Monday, December 31, 2007

A look ahead

After five months in uncertain exile, I am now reestablished in my apartment. Following the drastic renovation the place underwent, I had to deal with many little bits of unfinished business, as well as to acquire basic appliances. This mundane stuff is still going on, but I am beginning to see the way forward to resuming intellectual work.

While absent (mostly) from this blog during the last few months, I was able to put the finishing touches on my most important electronic publication, a contribution to the linguistics and semantics of homosexuality. This may now be accessed at Homolexis.com/glossary.

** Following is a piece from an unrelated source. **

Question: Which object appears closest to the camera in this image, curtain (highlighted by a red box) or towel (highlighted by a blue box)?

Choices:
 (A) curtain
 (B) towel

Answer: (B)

On this blog I intend to resume my critical pieces on religion. The last, I think, was my response to Christopher Hitchens' hysterical atheist screed. Hitchens is of course, one of several warriors who have sought to preach (the correct term) a "correct' atheism. As a rule, these individuals (Sam Harris is probably the best of them) address only the Abrahamic faiths (Judaism, Christianity, Islam), as if that trio constituted the whole of humanity's engagement in religion. This skewed, Occidental approach leaves such interesting candidates as Buddhism, Hinduism, and Daoism essentially untouched.

Also left out is the ongoing task of discovering the true history of the founding documents of these Abrahamic "peoples of the book." In many ways it is not a pretty story, but there is no shirking the task. For a hundred and fifty years, at least, the Higher Criticism has, in effect, cut Christianity down to size. Now we are witnessing increasing and well deserved attention to the neglected "noncanonical" documents including the fifteen or so Gospels not included in most editions of the New Testament. Many Christians, even learned ones, try to wriggle out of these challenges. They should not be let off so lightly. Bart Ehrmann is perhaps the most determined scholar in this field today. I recommend his books heartily.

As Ibn Warraq and others have shown, the application of the principles of the Higher Criticism to Islam is just beginning. The results are potentially devastating--once Muslims can be persuaded to listen, as in due course they must.

The first definitive demonstration of the flensing action of the Higher Criticism was performed with the detection of the four sources of the Pentateuch. In this light, it is curious that modern Judaism with its reverence for Torah (in the strict sense, that same Pentateuch) has, by and large, evaded this challenge. I hope to address the reasons for this evasion presently.